In Arts & Entertainment Reviews

Nikiya Mathis and J. Bernard Calloway in "The Mountaintop." (PHOTO: Michael Brosilow)

"The Mountaintop" rises to the occasion

Writing a play about a famous person who fully fills our mind and memory is an inherently treacherous task.

Whoever the subject is, we already have our preconceived beliefs and notions about him or her. We remember. We love or hate or laugh or cry over a life lived with fame.

"Lombardi," the play about the famous Green Bay Packers coach, faced many of these problems. We know Vince Lombardi. We have our opinion of him. Trying to create a reality that is an alternate to ours is virtually impossible.

We know he was a human being with frailties and doubts and foibles, but that is not what we remember and you will never convince us otherwise.

The same problem seems to affect "The Mountaintop," a play about the last night in the life of Dr.
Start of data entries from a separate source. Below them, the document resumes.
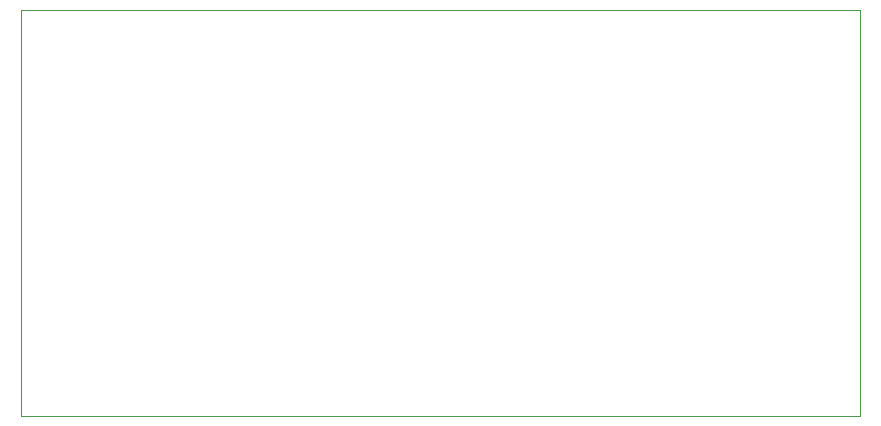
<source format=gbr>
%TF.GenerationSoftware,KiCad,Pcbnew,8.0.6*%
%TF.CreationDate,2024-10-18T13:49:23-03:00*%
%TF.ProjectId,Arduino-inductance-meter,41726475-696e-46f2-9d69-6e6475637461,rev?*%
%TF.SameCoordinates,Original*%
%TF.FileFunction,Profile,NP*%
%FSLAX46Y46*%
G04 Gerber Fmt 4.6, Leading zero omitted, Abs format (unit mm)*
G04 Created by KiCad (PCBNEW 8.0.6) date 2024-10-18 13:49:23*
%MOMM*%
%LPD*%
G01*
G04 APERTURE LIST*
%TA.AperFunction,Profile*%
%ADD10C,0.050000*%
%TD*%
G04 APERTURE END LIST*
D10*
X113000000Y-44500000D02*
X184000000Y-44500000D01*
X184000000Y-78850000D01*
X113000000Y-78850000D01*
X113000000Y-44500000D01*
M02*

</source>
Martin Luther King, Jr.

We know King and the gigantic life he led. We have read and seen and heard about this hero and his life and how he led and bled but never fled the battle for civil rights.

This play by Katori Hall takes place in King's room at the Lorraine Hotel in Memphis. King had just delivered his famous "I have seen the promised land" speech. The play has won many awards and arrives at the Stiemke Studio at the Milwaukee Rep with quite a reputation and high expectations.

The first half of the play doesn't meet any expectations that we will gain some insight into this great man. Indeed, the first half seems like a depthless sitcom, with funny jokes, mugging for the audience and stereotyped flirtations.

But, with the turn of a mysterious screw, this play roars to life on the wings of the brilliant actors, J. Bernard Calloway and Nikiya Mathis. It moves from being a joke to becoming a juggernaut.

The playwright and the director, May Adrales, requested that any reviews of the play don't reveal the plot twist. I have agreed to do that.

But, let it be said that the twist in the plot also marks the point at which this train gathers a full head of steam and roars along the tracks, leaving us breathless with wonder at the power and the glory of this man and his life.

Sure, it's a gimmick, but in this case it's a gimmick that opens a whole new door for the audience. It works.

Adrales, who is young and an Artistic Associate at the Rep, has a sensibility about things that goes far beyond her years. She has plotted a path for her actors and created a navigable forest through which they can steam.

The set, designed by Lee Savage, looks like every semi-tawdry hotel room you have ever stayed in. But beneath the room there beats the heart of a home away from home for King and a pleasure palace for Camae, the hotel maid who is about to take him on a journey he will never forget.

While you are still settling into your seat, you may wonder what this play has to do with a man who changed the course of history. This worn-out preacher, lusting after a Pall Mall (which oddly came with filters in the play), the stuff of which legends are made?

Of course not. But like all good plays, just wait a bit. The magic of the play, the magic of the theater and the magic of Martin Luther King will soon wrap arms around you and carry you to your promised land.